Eine „Betriebsnudel" im innersten Kreis

Es ist das Jahr 1956 als „Hansen" und „Heinze", wie die Decknamen des Paares lauten, von der Hauptverwaltung Aufklärung des Ministeriums für Staatssicherheit der DDR nach Hessen beordert werden - offiziell als Flüchtlinge. Ihr eigentlicher Auftrag: Das Beschaffen von Informationen über die Parteiarbeit der Sozialdemokratischen Partei. In Frankfurt am Main angekommen, eröffnen sie einen Kaffee- und Tabakladen. Ein Jahr später werden sie Mitglieder der SPD. Christel wird Sekretärin in der hessischen Staatskanzlei, ihr Vorgesetzter ist Willy Birkelbach, seines Zeichens Mitglied des Bundestages und Vorsitzender der Sozialistischen Partei im Europa-Parlament.

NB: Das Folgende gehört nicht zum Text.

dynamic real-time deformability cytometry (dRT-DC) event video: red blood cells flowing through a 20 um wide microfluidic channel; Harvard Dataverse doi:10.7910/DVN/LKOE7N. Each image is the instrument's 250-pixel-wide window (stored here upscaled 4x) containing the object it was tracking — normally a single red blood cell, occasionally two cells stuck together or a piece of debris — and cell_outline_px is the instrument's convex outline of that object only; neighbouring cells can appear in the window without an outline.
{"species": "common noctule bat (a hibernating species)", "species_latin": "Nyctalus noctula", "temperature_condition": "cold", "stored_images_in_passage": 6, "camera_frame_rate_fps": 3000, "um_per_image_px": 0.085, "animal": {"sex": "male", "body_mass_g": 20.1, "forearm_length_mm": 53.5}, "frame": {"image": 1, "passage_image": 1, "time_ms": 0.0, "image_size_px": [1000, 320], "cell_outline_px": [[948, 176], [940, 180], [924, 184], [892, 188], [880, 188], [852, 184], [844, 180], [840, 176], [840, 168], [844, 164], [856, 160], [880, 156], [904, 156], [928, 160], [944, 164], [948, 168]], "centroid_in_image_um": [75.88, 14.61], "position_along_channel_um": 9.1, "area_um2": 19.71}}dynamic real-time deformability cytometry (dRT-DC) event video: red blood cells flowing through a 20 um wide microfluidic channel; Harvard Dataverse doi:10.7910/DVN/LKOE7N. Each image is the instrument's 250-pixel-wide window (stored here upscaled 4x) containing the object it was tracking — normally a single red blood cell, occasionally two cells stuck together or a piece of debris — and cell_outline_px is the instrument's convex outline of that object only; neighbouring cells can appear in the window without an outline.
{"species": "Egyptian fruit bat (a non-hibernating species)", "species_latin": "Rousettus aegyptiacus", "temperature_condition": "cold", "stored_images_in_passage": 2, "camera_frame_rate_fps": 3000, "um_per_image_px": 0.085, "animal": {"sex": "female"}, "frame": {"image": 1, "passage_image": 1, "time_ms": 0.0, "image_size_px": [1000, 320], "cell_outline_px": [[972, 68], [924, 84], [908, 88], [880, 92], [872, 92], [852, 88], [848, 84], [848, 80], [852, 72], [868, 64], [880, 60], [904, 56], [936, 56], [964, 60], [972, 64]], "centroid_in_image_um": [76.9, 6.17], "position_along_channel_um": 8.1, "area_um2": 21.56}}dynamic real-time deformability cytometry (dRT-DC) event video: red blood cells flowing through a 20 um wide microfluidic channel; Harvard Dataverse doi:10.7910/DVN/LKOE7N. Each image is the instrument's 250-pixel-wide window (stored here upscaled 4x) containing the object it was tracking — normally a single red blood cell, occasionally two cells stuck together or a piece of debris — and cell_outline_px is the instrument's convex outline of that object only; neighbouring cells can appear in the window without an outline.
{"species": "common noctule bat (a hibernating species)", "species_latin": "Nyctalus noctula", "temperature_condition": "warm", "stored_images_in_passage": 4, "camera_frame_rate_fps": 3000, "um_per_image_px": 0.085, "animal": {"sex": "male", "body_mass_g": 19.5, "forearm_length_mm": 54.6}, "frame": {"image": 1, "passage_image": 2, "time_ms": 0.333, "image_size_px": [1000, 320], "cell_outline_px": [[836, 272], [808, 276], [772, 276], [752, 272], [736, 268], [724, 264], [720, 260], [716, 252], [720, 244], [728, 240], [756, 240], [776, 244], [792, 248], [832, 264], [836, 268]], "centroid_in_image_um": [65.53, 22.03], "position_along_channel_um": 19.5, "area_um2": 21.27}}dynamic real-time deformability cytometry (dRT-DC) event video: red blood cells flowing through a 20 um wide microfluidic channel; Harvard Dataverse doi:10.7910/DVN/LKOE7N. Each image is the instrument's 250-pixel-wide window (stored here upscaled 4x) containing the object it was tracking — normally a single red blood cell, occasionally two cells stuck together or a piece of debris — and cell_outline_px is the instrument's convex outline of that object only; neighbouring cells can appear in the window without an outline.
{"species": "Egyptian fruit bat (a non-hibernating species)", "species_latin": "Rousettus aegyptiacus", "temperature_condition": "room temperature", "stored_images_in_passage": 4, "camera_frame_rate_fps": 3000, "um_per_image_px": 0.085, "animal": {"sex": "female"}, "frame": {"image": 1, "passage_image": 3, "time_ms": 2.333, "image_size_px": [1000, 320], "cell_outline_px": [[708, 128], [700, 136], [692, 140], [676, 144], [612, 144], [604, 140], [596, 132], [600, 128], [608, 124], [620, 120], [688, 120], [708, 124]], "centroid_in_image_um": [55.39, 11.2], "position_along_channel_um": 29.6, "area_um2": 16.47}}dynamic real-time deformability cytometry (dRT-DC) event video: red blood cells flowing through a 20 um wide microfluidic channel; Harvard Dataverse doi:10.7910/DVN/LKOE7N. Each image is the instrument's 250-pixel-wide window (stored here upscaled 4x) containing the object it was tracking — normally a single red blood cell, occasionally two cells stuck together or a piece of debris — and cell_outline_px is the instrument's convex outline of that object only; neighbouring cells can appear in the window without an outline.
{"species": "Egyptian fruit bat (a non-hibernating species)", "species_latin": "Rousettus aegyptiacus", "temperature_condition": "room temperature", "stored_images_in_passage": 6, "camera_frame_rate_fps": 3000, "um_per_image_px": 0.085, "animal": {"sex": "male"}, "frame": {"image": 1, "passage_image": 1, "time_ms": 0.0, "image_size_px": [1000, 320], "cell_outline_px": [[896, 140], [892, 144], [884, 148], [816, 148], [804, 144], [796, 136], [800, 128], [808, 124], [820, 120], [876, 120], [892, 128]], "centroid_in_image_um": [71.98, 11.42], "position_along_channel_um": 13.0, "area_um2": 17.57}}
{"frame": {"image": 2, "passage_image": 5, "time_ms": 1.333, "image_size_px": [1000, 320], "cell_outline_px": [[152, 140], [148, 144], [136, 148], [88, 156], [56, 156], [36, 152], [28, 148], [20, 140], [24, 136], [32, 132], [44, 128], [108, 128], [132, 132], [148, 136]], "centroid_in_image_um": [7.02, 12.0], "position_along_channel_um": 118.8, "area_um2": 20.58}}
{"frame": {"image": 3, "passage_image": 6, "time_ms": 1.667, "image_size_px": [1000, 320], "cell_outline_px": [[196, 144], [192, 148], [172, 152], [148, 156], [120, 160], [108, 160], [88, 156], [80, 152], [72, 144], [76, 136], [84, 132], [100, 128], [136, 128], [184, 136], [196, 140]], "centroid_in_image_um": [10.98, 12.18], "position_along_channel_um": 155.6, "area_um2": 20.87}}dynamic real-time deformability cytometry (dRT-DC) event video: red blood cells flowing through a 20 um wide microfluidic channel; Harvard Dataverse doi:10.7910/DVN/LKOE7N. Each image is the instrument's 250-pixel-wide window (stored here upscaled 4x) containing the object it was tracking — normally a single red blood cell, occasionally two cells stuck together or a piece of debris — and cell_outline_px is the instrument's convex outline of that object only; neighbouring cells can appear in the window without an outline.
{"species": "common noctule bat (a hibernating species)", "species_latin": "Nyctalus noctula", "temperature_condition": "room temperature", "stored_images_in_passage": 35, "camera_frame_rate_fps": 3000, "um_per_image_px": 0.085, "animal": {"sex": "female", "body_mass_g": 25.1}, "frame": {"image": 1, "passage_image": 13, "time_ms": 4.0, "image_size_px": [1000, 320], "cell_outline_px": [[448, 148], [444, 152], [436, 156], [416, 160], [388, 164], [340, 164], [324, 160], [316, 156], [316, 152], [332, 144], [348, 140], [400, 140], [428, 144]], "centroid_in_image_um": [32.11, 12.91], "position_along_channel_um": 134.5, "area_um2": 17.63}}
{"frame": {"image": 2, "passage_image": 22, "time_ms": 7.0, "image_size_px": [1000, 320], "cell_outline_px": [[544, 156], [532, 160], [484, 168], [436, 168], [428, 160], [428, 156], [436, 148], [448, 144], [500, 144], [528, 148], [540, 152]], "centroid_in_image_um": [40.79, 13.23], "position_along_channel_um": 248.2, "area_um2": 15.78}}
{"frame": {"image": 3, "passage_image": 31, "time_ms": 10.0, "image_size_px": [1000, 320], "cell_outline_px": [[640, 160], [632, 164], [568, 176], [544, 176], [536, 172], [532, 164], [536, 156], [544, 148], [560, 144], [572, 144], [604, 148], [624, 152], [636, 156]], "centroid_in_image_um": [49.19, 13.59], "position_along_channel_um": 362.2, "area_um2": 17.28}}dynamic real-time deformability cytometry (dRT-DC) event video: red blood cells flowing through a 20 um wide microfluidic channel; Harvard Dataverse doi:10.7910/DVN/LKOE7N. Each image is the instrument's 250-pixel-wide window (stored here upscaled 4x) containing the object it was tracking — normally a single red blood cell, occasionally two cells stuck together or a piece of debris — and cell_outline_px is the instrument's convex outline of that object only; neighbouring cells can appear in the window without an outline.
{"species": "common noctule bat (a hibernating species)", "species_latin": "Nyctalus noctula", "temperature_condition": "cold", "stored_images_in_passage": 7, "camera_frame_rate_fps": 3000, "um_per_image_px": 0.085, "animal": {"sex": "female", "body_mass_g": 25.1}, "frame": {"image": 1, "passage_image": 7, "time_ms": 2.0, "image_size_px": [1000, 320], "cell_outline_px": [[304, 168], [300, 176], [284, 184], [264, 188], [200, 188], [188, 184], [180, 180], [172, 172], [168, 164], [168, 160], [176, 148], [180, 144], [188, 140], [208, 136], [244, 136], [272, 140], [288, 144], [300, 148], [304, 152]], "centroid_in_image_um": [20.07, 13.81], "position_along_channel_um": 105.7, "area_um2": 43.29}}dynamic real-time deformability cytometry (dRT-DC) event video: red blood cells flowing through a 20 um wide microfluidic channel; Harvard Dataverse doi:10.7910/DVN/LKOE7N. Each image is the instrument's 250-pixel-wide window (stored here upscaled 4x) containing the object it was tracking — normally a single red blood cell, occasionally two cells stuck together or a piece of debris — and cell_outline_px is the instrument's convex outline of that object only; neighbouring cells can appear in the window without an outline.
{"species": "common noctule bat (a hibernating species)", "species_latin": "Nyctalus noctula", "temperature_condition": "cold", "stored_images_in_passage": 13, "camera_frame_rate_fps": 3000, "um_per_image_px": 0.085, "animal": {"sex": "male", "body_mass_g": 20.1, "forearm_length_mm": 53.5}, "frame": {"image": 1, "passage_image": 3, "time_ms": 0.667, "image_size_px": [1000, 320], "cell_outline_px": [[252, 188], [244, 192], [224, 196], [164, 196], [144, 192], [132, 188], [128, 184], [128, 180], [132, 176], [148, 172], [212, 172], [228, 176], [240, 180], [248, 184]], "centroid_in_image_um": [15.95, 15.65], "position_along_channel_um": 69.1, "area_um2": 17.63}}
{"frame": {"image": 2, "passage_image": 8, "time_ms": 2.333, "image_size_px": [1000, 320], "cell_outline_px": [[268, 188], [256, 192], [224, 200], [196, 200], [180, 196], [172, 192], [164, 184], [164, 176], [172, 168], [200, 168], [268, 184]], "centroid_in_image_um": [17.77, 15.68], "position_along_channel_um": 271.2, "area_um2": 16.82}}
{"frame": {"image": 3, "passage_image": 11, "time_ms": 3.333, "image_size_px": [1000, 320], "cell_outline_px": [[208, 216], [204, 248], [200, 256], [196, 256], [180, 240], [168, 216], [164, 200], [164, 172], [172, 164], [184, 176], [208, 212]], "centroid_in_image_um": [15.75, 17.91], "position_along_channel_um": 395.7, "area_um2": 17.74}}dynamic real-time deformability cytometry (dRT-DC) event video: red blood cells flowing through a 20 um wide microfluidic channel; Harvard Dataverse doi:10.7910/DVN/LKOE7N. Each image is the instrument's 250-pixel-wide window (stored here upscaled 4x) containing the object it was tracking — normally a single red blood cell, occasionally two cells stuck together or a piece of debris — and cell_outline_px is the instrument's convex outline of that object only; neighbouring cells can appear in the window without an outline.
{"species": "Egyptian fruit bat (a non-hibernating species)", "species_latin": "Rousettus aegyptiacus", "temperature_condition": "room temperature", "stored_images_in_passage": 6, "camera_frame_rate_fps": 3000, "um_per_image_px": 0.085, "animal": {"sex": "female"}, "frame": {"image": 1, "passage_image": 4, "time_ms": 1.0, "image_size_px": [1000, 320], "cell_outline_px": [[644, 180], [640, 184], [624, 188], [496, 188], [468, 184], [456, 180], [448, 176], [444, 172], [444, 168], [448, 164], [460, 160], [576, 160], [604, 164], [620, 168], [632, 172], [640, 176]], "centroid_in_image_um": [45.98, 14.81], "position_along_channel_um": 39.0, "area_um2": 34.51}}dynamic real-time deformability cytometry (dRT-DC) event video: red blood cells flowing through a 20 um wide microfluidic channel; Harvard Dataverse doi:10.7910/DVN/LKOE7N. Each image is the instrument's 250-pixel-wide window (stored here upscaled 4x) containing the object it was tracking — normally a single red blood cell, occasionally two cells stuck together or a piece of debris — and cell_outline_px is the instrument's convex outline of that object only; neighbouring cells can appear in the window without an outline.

Christel gelangt an geheime Nato-Papiere und müht sich, auch ihren Mann einzuschleusen - mit Erfolg. Günter wird Sekretär des SPD-Unterbezirks Frankfurt am Main, später Stadtverordneter. „Er war so 'ne Betriebsnudel", habe Protokolle geschrieben und Kaffee gekocht, wird sich später der Sozialdemokrat Armin Clauss in der ARD-Dokumentation der „Kanzlerspion" erinnern. 1969 darf Guillaume den Wahlkampf von Verkehrsminister Georg Leber organisieren - und beweist Talent. Nächste Station: Bundeskanzleramt. 1972 wird Guillaume Persönlicher Referent von Brandt und erhält Zutritt zu den Gesprächsrunden des engsten Kreises. „Einiges geschah damals ohne mein Zutun", wird der Agent später zu Protokoll geben.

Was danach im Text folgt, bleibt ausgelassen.